The impacts of a decision
Casey said third-party releases are common in major Chapter 11 bankruptcies and warned that if the court ultimately rejects Purdue's bankruptcy plan and says these protections are not allowed, it would have reverberations across the bankruptcy system. A decision is expected by the summer.
"There's lots of pending mass tort cases which they were planning on and hoping for third-party releases that would have to revisit this," Casey said.
One case involves the Boy Scouts of America, which entered Chapter 11 bankruptcy proceedings in 2020 after it was named in numerous lawsuits alleging sexual abuse. The organization emerged from bankruptcy in April with a reorganization plan that was approved by 85% of voting survivors, and then confirmed by a bankruptcy court followed by a federal district court.
The Boy Scouts' agreement includes a trust with nearly $2.5 billion in cash, as well as releases for nonprofit local councils, chartering organizations and other third parties, and victims have begun receiving payments from the trust.
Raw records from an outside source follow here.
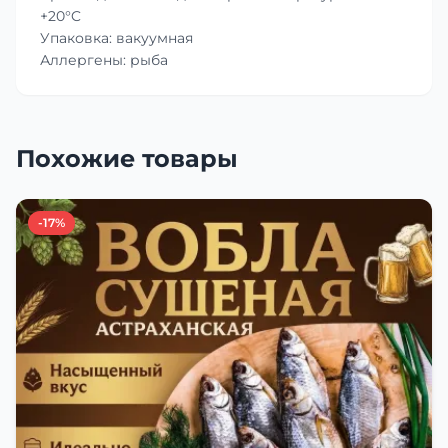
+20°C
Упаковка: вакуумная
Аллергены: рыба
Похожие товары
-17%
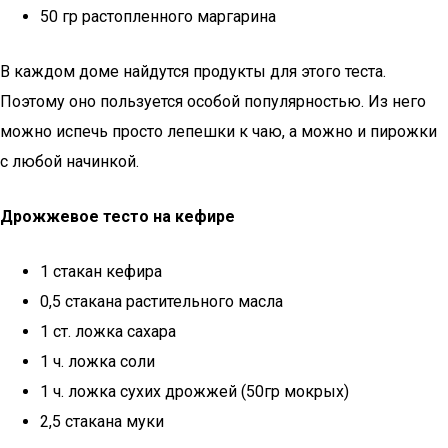
50 гр растопленного маргарина
В каждом доме найдутся продукты для этого теста.
Поэтому оно пользуется особой популярностью. Из него
можно испечь просто лепешки к чаю, а можно и пирожки
с любой начинкой.
Дрожжевое тесто на кефире
1 стакан кефира
0,5 стакана растительного масла
1 ст. ложка сахара
1 ч. ложка соли
1 ч. ложка сухих дрожжей (50гр мокрых)
2,5 стакана муки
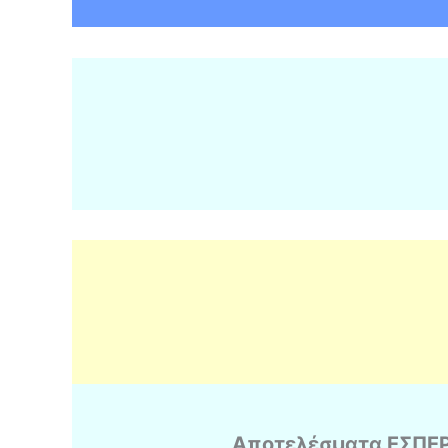
Αποτελέσματα ΕΣΠΕ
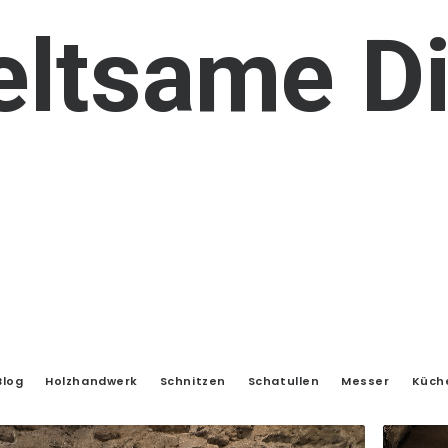
eltsame
D
Blog
Holzhandwerk
Schnitzen
Schatullen
Messer
Küch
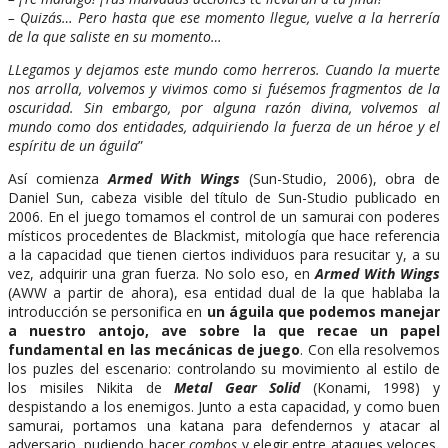
– Quizás… Pero hasta que ese momento llegue, vuelve a la herrería
de la que saliste en su momento…
LLegamos y dejamos este mundo como herreros. Cuando la muerte
nos arrolla, volvemos y vivimos como si fuésemos fragmentos de la
oscuridad. Sin embargo, por alguna razón divina, volvemos al
mundo como dos entidades, adquiriendo la fuerza de un héroe y el
espíritu de un águila
”
Así comienza
Armed With Wings
(Sun-Studio, 2006), obra de
Daniel Sun, cabeza visible del título de Sun-Studio publicado en
2006. En el juego tomamos el control de un samurai con poderes
místicos procedentes de Blackmist, mitología que hace referencia
a la capacidad que tienen ciertos individuos para resucitar y, a su
vez, adquirir una gran fuerza. No solo eso, en
Armed With Wings
(AWW a partir de ahora), esa entidad dual de la que hablaba la
introducción se personifica en
un águila que podemos manejar
a nuestro antojo, ave sobre la que recae un papel
fundamental en las mecánicas de juego
. Con ella resolvemos
los puzles del escenario: controlando su movimiento al estilo de
los misiles Nikita de
Metal Gear Solid
(Konami, 1998) y
despistando a los enemigos. Junto a esta capacidad, y como buen
samurai, portamos una katana para defendernos y atacar al
adversario, pudiendo hacer
combos
y elegir entre ataques veloces,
The group warned in a filing that if the Supreme Court finds these third-party releases are not allowed by the bankruptcy code, it would have "devastating consequences for both victims and venerable non-profit institutions in mass-tort situations."
The U.S. Conference of Catholic Bishops also urged the court to uphold the 2nd Circuit's decision, citing the releases from liability that were included in reorganization plans for dozens of dioceses who filed for bankruptcy after facing litigation related to sexual abuse allegations.
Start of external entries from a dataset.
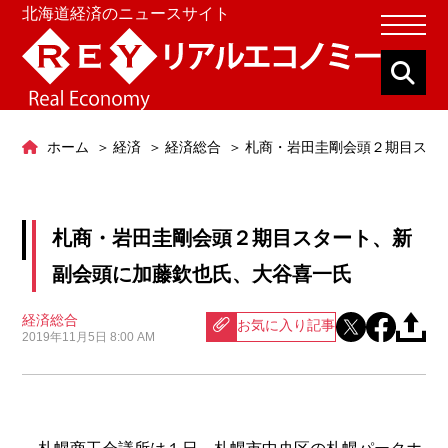
北海道経済のニュースサイト
ホーム
経済
経済総合
札商・岩田圭剛会頭２期目スタ
札商・岩田圭剛会頭２期目スタート、新
副会頭に加藤欽也氏、大谷喜一氏
経済総合
お気に入り記事
2019年11月5日 8:00 AM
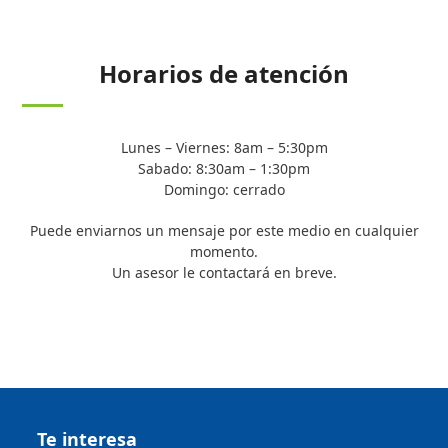
Horarios de atención
Lunes – Viernes: 8am – 5:30pm
Sabado: 8:30am – 1:30pm
Domingo: cerrado
Puede enviarnos un mensaje por este medio en cualquier
momento.
Un asesor le contactará en breve.
Te interesa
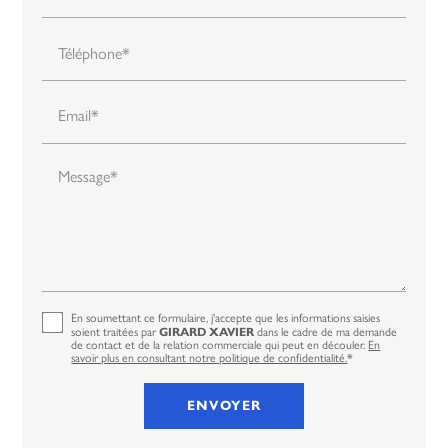
Téléphone*
Email*
Message*
En soumettant ce formulaire, j'accepte que les informations saisies
GIRARD XAVIER
soient traitées par
dans le cadre de ma demande
de contact et de la relation commerciale qui peut en découler.
En
savoir plus en consultant notre politique de confidentialité.
*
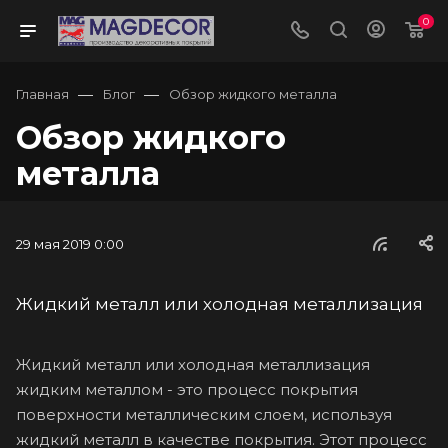
0
—
—
Главная
Блог
Обзор жидкого металла
Обзор жидкого
металла
29 мая 2019 0:00
Жидкий металл или холодная металлизация
Жидкий металл или холодная металлизация
жидким металлом - это процесс покрытия
поверхности металлическим слоем, используя
жидкий металл в качестве покрытия. Этот процесс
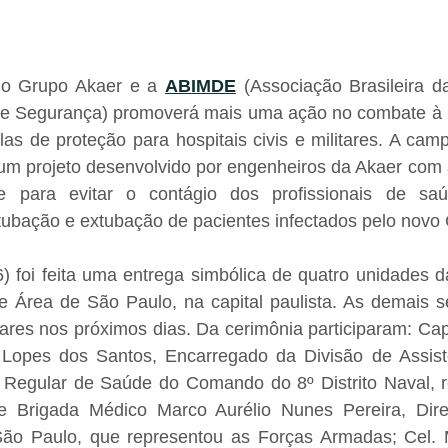
 o Grupo Akaer e a 
ABIMDE
 (Associação Brasileira da
 e Segurança) promoverá mais uma ação no combate à C
s de proteção para hospitais civis e militares. A camp
um projeto desenvolvido por engenheiros da Akaer com a
e para evitar o contágio dos profissionais de saú
tubação e extubação de pacientes infectados pelo novo 
6) foi feita uma entrega simbólica de quatro unidades d
de Área de São Paulo, na capital paulista. As demais s
litares nos próximos dias. Da cerimônia participaram: Cap
 Lopes dos Santos, Encarregado da Divisão de Assist
 Regular de Saúde do Comando do 8º Distrito Naval, r
e Brigada Médico Marco Aurélio Nunes Pereira, Diret
São Paulo, que representou as Forças Armadas; Cel. 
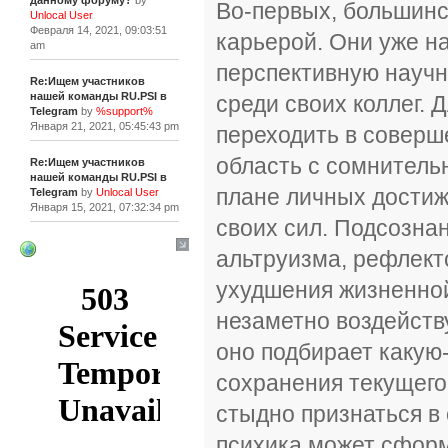
данному форуму?
by
Во-первых, большинс
Unlocal User
Февраля 14, 2021, 09:03:51
карьерой. Они уже н
am
перспективную научн
Re:Ищем участников
нашей команды RU.PSI в
среди своих коллег. 
Telegram
by
%support%
Января 21, 2021, 05:45:43 pm
переходить в соверш
область с сомнитель
Re:Ищем участников
нашей команды RU.PSI в
плане личных достиже
Telegram
by
Unlocal User
Января 15, 2021, 07:32:34 pm
своих сил. Подсозна
альтруизма, рефлект
[+]
ухудшения жизненной
незаметно воздейств
оно подбирает какую
сохранения текущего
стыдно признаться в
психика может сформ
"Although the Church deeply regrets abuse and acknowledges the need to compensate victims, the Bankruptcy Code has long been understood to give them a fair, orderly, and lawful pathway out of the thicket of mass tort liability that now envelops them so that they can carry on the Church's mission," the group, whose members are active Catholic bishops, told the justices. "The court should not close off that pathway in this case."